Polybutylene or “poly” for short was a plastic resin used in domestic water pipes and fittings between 1978-1995. This gray plastic pipe was installed in up to 10 million low-rise apartments, condominiums and single-family homes throughout North America.
Unfortunately, common municipal water additives like chlorine attack poly pipes and fittings, leading to stress fractures and catastrophic failure, suddenly and without warning. In 1995, polybutylene manufacturers paid out a billion dollar settlement, but the timeline for making a claim has expired. For owners and property managers, only a small percentage of polybutylene properties were repiped during the settlement period, leaving millions of buildings with defective piping. As a result, the prevalence of poly is still considerably high across the country.

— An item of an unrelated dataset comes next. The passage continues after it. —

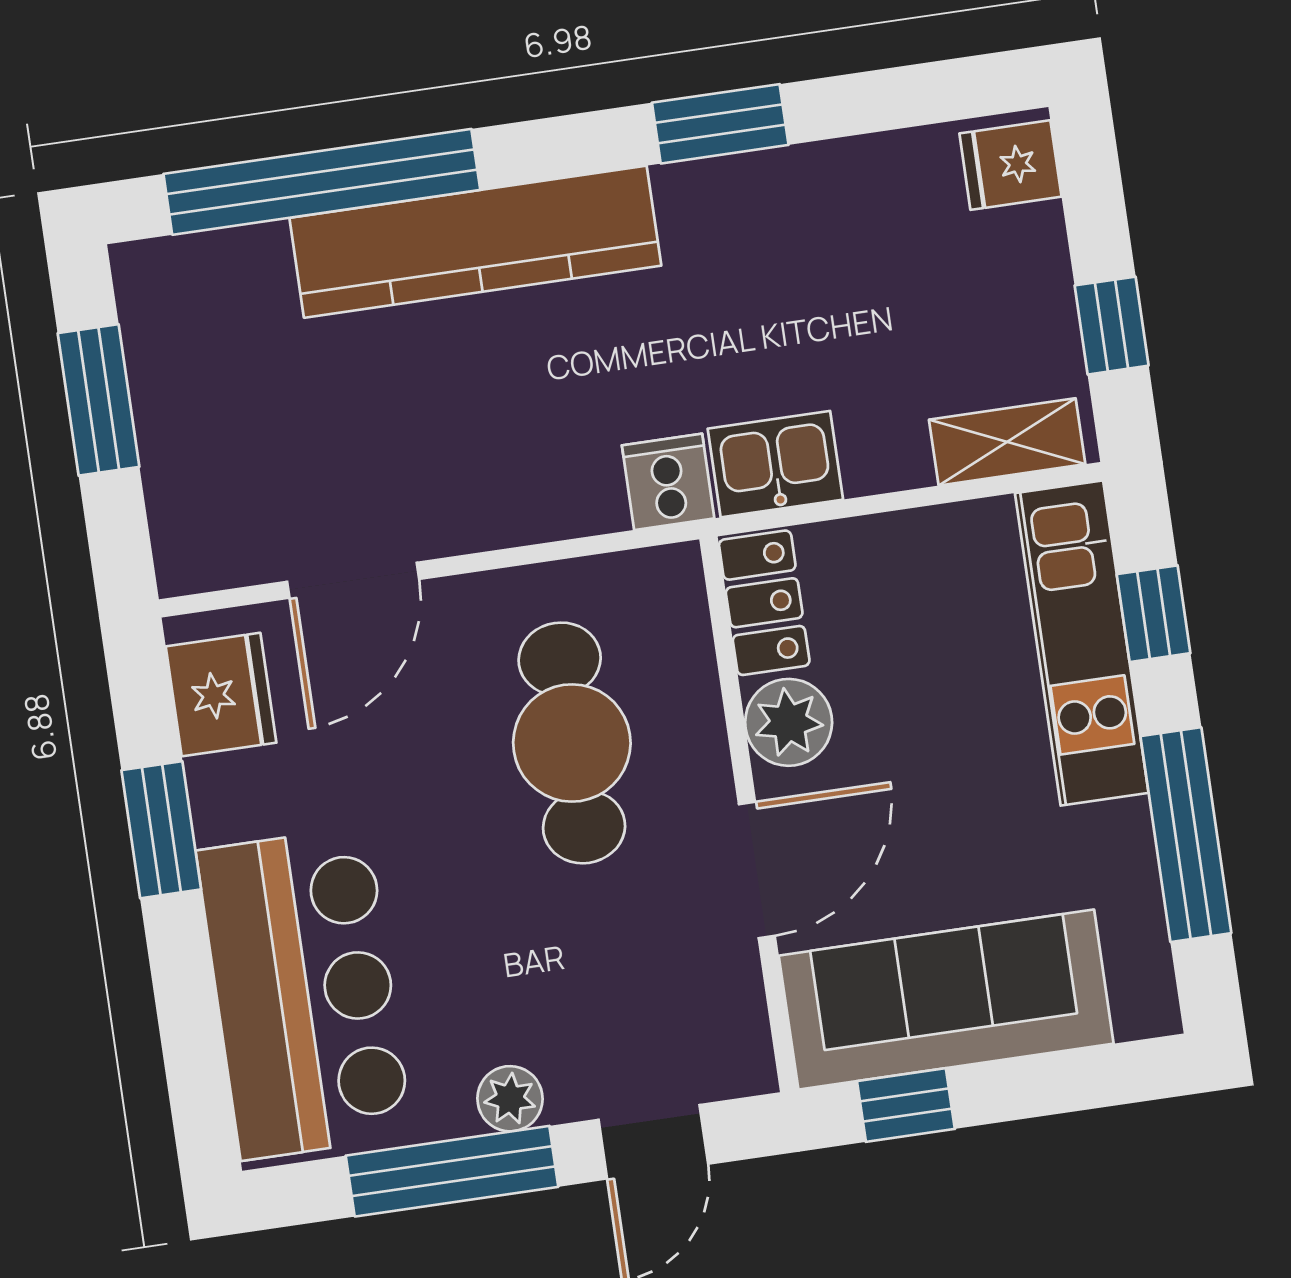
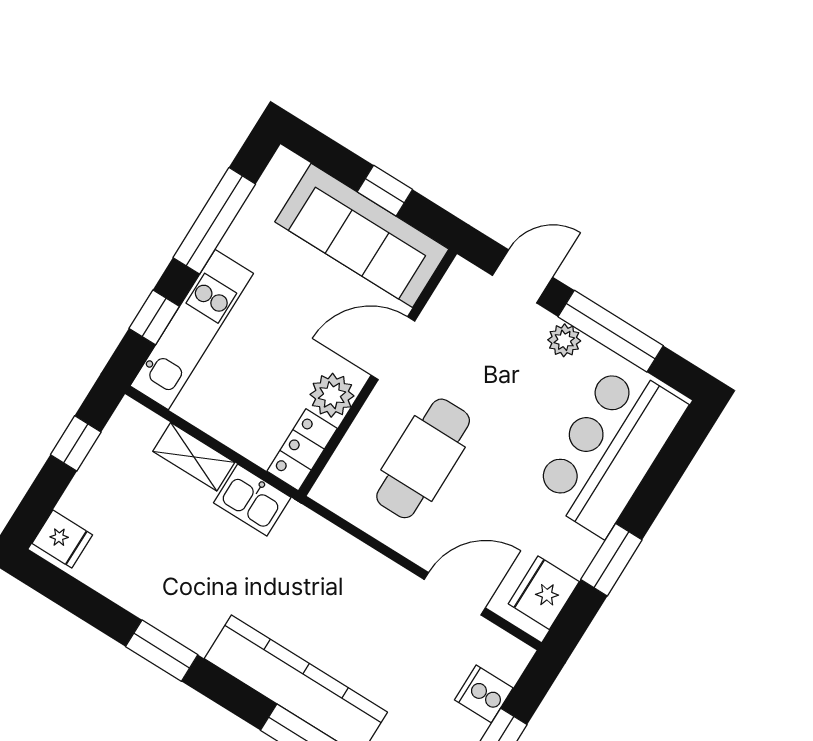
shelving: (1007, 442) -> (194, 457), moved
cooker: (668, 482) -> (484, 694), moved, turned 90
window: (906, 1105) -> (385, 191), moved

The longer polybutylene is in use, the greater the risk of serious complications. Left unaddressed, polybutylene cracks can result in severe property damage from flooding, mold infestation from undetected leaks, higher insurance premiums or even cancelled coverage, and not to mention – unhappy homeowners and residents.
In recent years, the presence of polybutylene has impacted real estate transactions, both from the buyer side (unable to secure financing or insurance) and the seller side (decreased valuation and increased risk). Currently, if you buy, sell or refinance a property, most insurers require polybutylene pipe replacement as a condition of the transaction.